** Opening Provided material block **

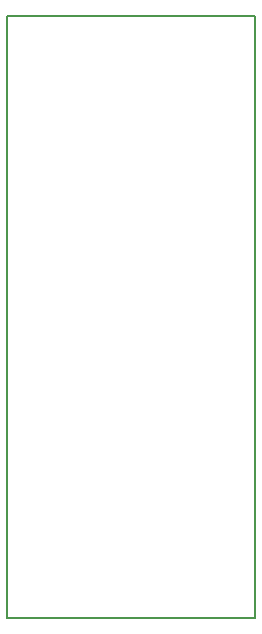
<source format=gm1>
G04*
G04 #@! TF.GenerationSoftware,Altium Limited,Altium Designer,20.2.6 (244)*
G04*
G04 Layer_Color=16711935*
%FSLAX44Y44*%
%MOMM*%
G71*
G04*
G04 #@! TF.SameCoordinates,8B2779CE-768C-4C2E-8B4F-FC9E545F8715*
G04*
G04*
G04 #@! TF.FilePolarity,Positive*
G04*
G01*
G75*
%ADD12C,0.1524*%
D12*
X762Y762D02*
X210762D01*
Y510762D01*
X762D02*
X210762D01*
X762Y762D02*
Y510762D01*
M02*

</source>
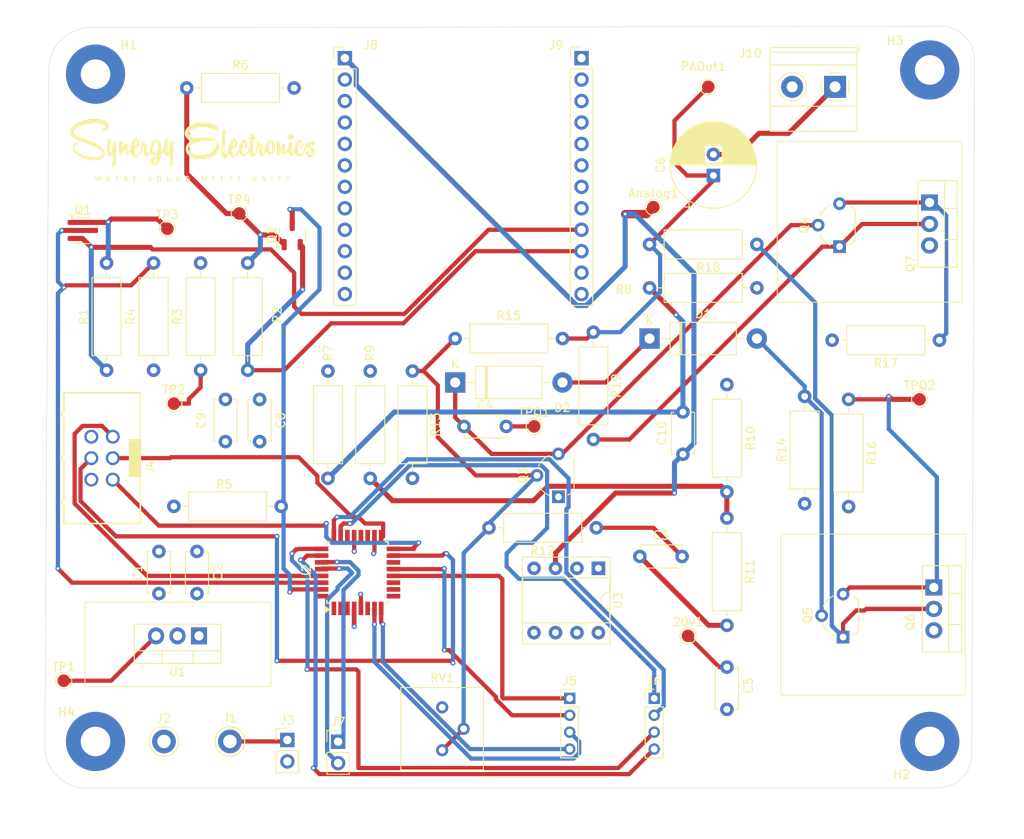
<source format=kicad_pcb>
(kicad_pcb
	(version 20240108)
	(generator "pcbnew")
	(generator_version "8.0")
	(general
		(thickness 1.6)
		(legacy_teardrops no)
	)
	(paper "A4")
	(layers
		(0 "F.Cu" signal)
		(1 "In1.Cu" power "GND")
		(2 "In2.Cu" power "PWR")
		(31 "B.Cu" signal)
		(32 "B.Adhes" user "B.Adhesive")
		(33 "F.Adhes" user "F.Adhesive")
		(34 "B.Paste" user)
		(35 "F.Paste" user)
		(36 "B.SilkS" user "B.Silkscreen")
		(37 "F.SilkS" user "F.Silkscreen")
		(38 "B.Mask" user)
		(39 "F.Mask" user)
		(40 "Dwgs.User" user "User.Drawings")
		(41 "Cmts.User" user "User.Comments")
		(42 "Eco1.User" user "User.Eco1")
		(43 "Eco2.User" user "User.Eco2")
		(44 "Edge.Cuts" user)
		(45 "Margin" user)
		(46 "B.CrtYd" user "B.Courtyard")
		(47 "F.CrtYd" user "F.Courtyard")
		(48 "B.Fab" user)
		(49 "F.Fab" user)
		(50 "User.1" user)
		(51 "User.2" user)
		(52 "User.3" user)
		(53 "User.4" user)
		(54 "User.5" user)
		(55 "User.6" user)
		(56 "User.7" user)
		(57 "User.8" user)
		(58 "User.9" user)
	)
	(setup
		(stackup
			(layer "F.SilkS"
				(type "Top Silk Screen")
			)
			(layer "F.Paste"
				(type "Top Solder Paste")
			)
			(layer "F.Mask"
				(type "Top Solder Mask")
				(thickness 0.01)
			)
			(layer "F.Cu"
				(type "copper")
				(thickness 0.035)
			)
			(layer "dielectric 1"
				(type "prepreg")
				(thickness 0.1)
				(material "FR4")
				(epsilon_r 4.5)
				(loss_tangent 0.02)
			)
			(layer "In1.Cu"
				(type "copper")
				(thickness 0.035)
			)
			(layer "dielectric 2"
				(type "core")
				(color "FR4 natural")
				(thickness 1.24)
				(material "FR4")
				(epsilon_r 4.5)
				(loss_tangent 0.02)
			)
			(layer "In2.Cu"
				(type "copper")
				(thickness 0.035)
			)
			(layer "dielectric 3"
				(type "prepreg")
				(thickness 0.1)
				(material "FR4")
				(epsilon_r 4.5)
				(loss_tangent 0.02)
			)
			(layer "B.Cu"
				(type "copper")
				(thickness 0.035)
			)
			(layer "B.Mask"
				(type "Bottom Solder Mask")
				(thickness 0.01)
			)
			(layer "B.Paste"
				(type "Bottom Solder Paste")
			)
			(layer "B.SilkS"
				(type "Bottom Silk Screen")
			)
			(copper_finish "None")
			(dielectric_constraints no)
		)
		(pad_to_mask_clearance 0)
		(allow_soldermask_bridges_in_footprints no)
		(aux_axis_origin 25.5 186.5)
		(pcbplotparams
			(layerselection 0x00010fc_ffffffff)
			(plot_on_all_layers_selection 0x0000000_00000000)
			(disableapertmacros no)
			(usegerberextensions yes)
			(usegerberattributes yes)
			(usegerberadvancedattributes yes)
			(creategerberjobfile yes)
			(dashed_line_dash_ratio 12.000000)
			(dashed_line_gap_ratio 3.000000)
			(svgprecision 4)
			(plotframeref no)
			(viasonmask no)
			(mode 1)
			(useauxorigin no)
			(hpglpennumber 1)
			(hpglpenspeed 20)
			(hpglpendiameter 15.000000)
			(pdf_front_fp_property_popups yes)
			(pdf_back_fp_property_popups yes)
			(dxfpolygonmode yes)
			(dxfimperialunits yes)
			(dxfusepcbnewfont yes)
			(psnegative no)
			(psa4output no)
			(plotreference yes)
			(plotvalue yes)
			(plotfptext yes)
			(plotinvisibletext no)
			(sketchpadsonfab no)
			(subtractmaskfromsilk no)
			(outputformat 1)
			(mirror no)
			(drillshape 0)
			(scaleselection 1)
			(outputdirectory "Final Main Gerber/")
		)
	)
	(net 0 "")
	(net 1 "Net-(D2-K)")
	(net 2 "GND")
	(net 3 "20VDC")
	(net 4 "Net-(C3-Pad2)")
	(net 5 "Analog Signal")
	(net 6 "5VDC")
	(net 7 "Net-(U3-OUTA)")
	(net 8 "Net-(D1-A)")
	(net 9 "Net-(D1-K)")
	(net 10 "Net-(J10-Pin_1)")
	(net 11 "Net-(C6-Pad1)")
	(net 12 "Net-(J1-Pin_1)")
	(net 13 "/Microprocessor & Connectors/SCK")
	(net 14 "/Microprocessor & Connectors/MISO")
	(net 15 "/Microprocessor & Connectors/MOSI")
	(net 16 "/Microprocessor & Connectors/RESET")
	(net 17 "/Microprocessor & Connectors/Power_btn_O")
	(net 18 "/Microprocessor & Connectors/Power_btn_I")
	(net 19 "/Microprocessor & Connectors/Pair_btn_O")
	(net 20 "/Microprocessor & Connectors/Pair_btn_I")
	(net 21 "/Microprocessor & Connectors/Volume_U_btn_O")
	(net 22 "/Microprocessor & Connectors/Volume_U_btn_I")
	(net 23 "/Microprocessor & Connectors/Volume_D_btn_O")
	(net 24 "/Microprocessor & Connectors/Volume_D_btn_I")
	(net 25 "/Microprocessor & Connectors/Pair_LED_O")
	(net 26 "/Microprocessor & Connectors/Power_LED_O")
	(net 27 "unconnected-(J8-Pin_3-Pad3)")
	(net 28 "unconnected-(J8-Pin_9-Pad9)")
	(net 29 "unconnected-(J8-Pin_5-Pad5)")
	(net 30 "unconnected-(J8-Pin_2-Pad2)")
	(net 31 "unconnected-(J8-Pin_4-Pad4)")
	(net 32 "unconnected-(J8-Pin_12-Pad12)")
	(net 33 "unconnected-(J8-Pin_11-Pad11)")
	(net 34 "unconnected-(J8-Pin_8-Pad8)")
	(net 35 "unconnected-(J8-Pin_6-Pad6)")
	(net 36 "unconnected-(J9-Pin_5-Pad5)")
	(net 37 "unconnected-(J9-Pin_2-Pad2)")
	(net 38 "unconnected-(J9-Pin_4-Pad4)")
	(net 39 "unconnected-(J9-Pin_8-Pad8)")
	(net 40 "unconnected-(J9-Pin_7-Pad7)")
	(net 41 "/Microprocessor & Connectors/RX-I")
	(net 42 "unconnected-(J9-Pin_3-Pad3)")
	(net 43 "/Microprocessor & Connectors/TX-I")
	(net 44 "unconnected-(J9-Pin_11-Pad11)")
	(net 45 "unconnected-(J9-Pin_6-Pad6)")
	(net 46 "unconnected-(J9-Pin_12-Pad12)")
	(net 47 "/Microprocessor & Connectors/3_3VDC")
	(net 48 "/Microprocessor & Connectors/RX-O")
	(net 49 "/Microprocessor & Connectors/TX-O")
	(net 50 "Net-(Q3-B)")
	(net 51 "Net-(Q4-C)")
	(net 52 "Net-(Q4-E)")
	(net 53 "Net-(Q5-E)")
	(net 54 "Net-(Q5-C)")
	(net 55 "Net-(U3-NEGA)")
	(net 56 "unconnected-(U2-PD5-Pad9)")
	(net 57 "unconnected-(U2-PB2-Pad14)")
	(net 58 "unconnected-(U2-PD3-Pad1)")
	(net 59 "unconnected-(U2-PD7-Pad11)")
	(net 60 "unconnected-(U2-PE1-Pad6)")
	(net 61 "unconnected-(U2-PD2-Pad32)")
	(net 62 "unconnected-(U2-AREF-Pad20)")
	(net 63 "unconnected-(U2-PE0-Pad3)")
	(net 64 "unconnected-(U2-PD4-Pad2)")
	(net 65 "unconnected-(U2-PE2-Pad19)")
	(net 66 "unconnected-(U2-PE3-Pad22)")
	(net 67 "unconnected-(U2-PD6-Pad10)")
	(net 68 "unconnected-(U3-NEGB-Pad6)")
	(net 69 "unconnected-(U3-OUTB-Pad7)")
	(net 70 "unconnected-(U3-POSB-Pad5)")
	(net 71 "Net-(C3-Pad1)")
	(net 72 "Net-(U3A-+)")
	(net 73 "Net-(U3A--)")
	(footprint "Capacitor_THT:C_Disc_D4.7mm_W2.5mm_P5.00mm" (layer "F.Cu") (at 119.9 111.6))
	(footprint "Connector_PinHeader_2.00mm:PinHeader_1x04_P2.00mm_Vertical" (layer "F.Cu") (at 121.6 128.4))
	(footprint "TestPoint:TestPoint_Pad_D1.5mm" (layer "F.Cu") (at 64 72.8))
	(footprint "Capacitor_THT:CP_Radial_D10.0mm_P2.50mm" (layer "F.Cu") (at 128.6 66.5 90))
	(footprint "Resistor_THT:R_Axial_DIN0309_L9.0mm_D3.2mm_P12.70mm_Horizontal" (layer "F.Cu") (at 130.2 103.95 90))
	(footprint "Resistor_THT:R_Axial_DIN0309_L9.0mm_D3.2mm_P12.70mm_Horizontal" (layer "F.Cu") (at 88 89.65 -90))
	(footprint "61200621621:61200621621" (layer "F.Cu") (at 56.27 99.96 90))
	(footprint "Capacitor_THT:C_Disc_D4.7mm_W2.5mm_P5.00mm" (layer "F.Cu") (at 70.866 93.004 -90))
	(footprint "Resistor_THT:R_Axial_DIN0309_L9.0mm_D3.2mm_P12.70mm_Horizontal" (layer "F.Cu") (at 139.4 105.35 90))
	(footprint "Resistor_THT:R_Axial_DIN0309_L9.0mm_D3.2mm_P12.70mm_Horizontal" (layer "F.Cu") (at 133.75 74.65 180))
	(footprint "Resistor_THT:R_Axial_DIN0309_L9.0mm_D3.2mm_P12.70mm_Horizontal" (layer "F.Cu") (at 62.366666 89.55 90))
	(footprint "Resistor_THT:R_Axial_DIN0309_L9.0mm_D3.2mm_P12.70mm_Horizontal" (layer "F.Cu") (at 66.294 56.134))
	(footprint "Resistor_THT:R_Axial_DIN0309_L9.0mm_D3.2mm_P12.70mm_Horizontal" (layer "F.Cu") (at 67.933332 89.55 90))
	(footprint "Package_TO_SOT_THT:TO-92_Wide" (layer "F.Cu") (at 143.53 74.915 90))
	(footprint "TestPoint:TestPoint_Keystone_5010-5014_Multipurpose" (layer "F.Cu") (at 71.4 133.5))
	(footprint "Resistor_THT:R_Axial_DIN0309_L9.0mm_D3.2mm_P12.70mm_Horizontal" (layer "F.Cu") (at 121.05 79.8))
	(footprint "TerminalBlock_Phoenix:TerminalBlock_Phoenix_MKDS-1,5-2-5.08_1x02_P5.08mm_Horizontal" (layer "F.Cu") (at 143 56 180))
	(footprint "Package_TO_SOT_SMD:SOT-23-3" (layer "F.Cu") (at 78.77 73.54 90))
	(footprint "Resistor_THT:R_Axial_DIN0309_L9.0mm_D3.2mm_P12.70mm_Horizontal" (layer "F.Cu") (at 130.2 107.05 -90))
	(footprint "Package_TO_SOT_THT:TO-92_Wide" (layer "F.Cu") (at 143.95 121.14 90))
	(footprint "Resistor_THT:R_Axial_DIN0309_L9.0mm_D3.2mm_P12.70mm_Horizontal" (layer "F.Cu") (at 73.5 76.85 -90))
	(footprint "Resistor_THT:R_Axial_DIN0309_L9.0mm_D3.2mm_P12.70mm_Horizontal" (layer "F.Cu") (at 83 89.65 -90))
	(footprint "Resistor_THT:R_Axial_DIN0309_L9.0mm_D3.2mm_P12.70mm_Horizontal" (layer "F.Cu") (at 56.8 76.85 -90))
	(footprint "Resistor_THT:R_Axial_DIN0309_L9.0mm_D3.2mm_P12.70mm_Horizontal" (layer "F.Cu") (at 144.6 93 -90))
	(footprint "MountingHole:MountingHole_3.5mm_Pad_TopBottom" (layer "F.Cu") (at 55.5 54.5))
	(footprint "Diode_THT:D_DO-15_P12.70mm_Horizontal" (layer "F.Cu") (at 98.05 91))
	(footprint "TestPoint:TestPoint_Pad_D1.5mm" (layer "F.Cu") (at 72.5 71))
	(footprint "Connector_PinHeader_2.54mm:PinHeader_1x12_P2.54mm_Vertical" (layer "F.Cu") (at 113 52.6))
	(footprint "Package_TO_SOT_THT:TO-92_Wide" (layer "F.Cu") (at 110.27 104.54 90))
	(footprint "Resistor_THT:R_Axial_DIN0309_L9.0mm_D3.2mm_P12.70mm_Horizontal"
		(layer "F.Cu")
		(uuid "7b75e4db-c38f-46d8-a535-24217cdd65d3")
		(at 114.4 85.05 -90)
		(descr "Resistor, Axial_DIN0309 series, Axial, Horizontal, pin pitch=12.7mm, 0.5W = 1/2W, length*diameter=9*3.2mm^2, http://cdn-reichelt.de/documents/datenblatt/B400/1_4W%23YAG.pdf")
		(tags "Resistor Axial_DIN0309 series Axial Horizontal pin pitch
... [711192 chars truncated]
</source>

** Closing Provided material block **

**Task**
Take from the listing every line in which the word "Silkscreen" appears.

**Finished exercise**
		(36 "B.SilkS" user "B.Silkscreen")
		(37 "F.SilkS" user "F.Silkscreen")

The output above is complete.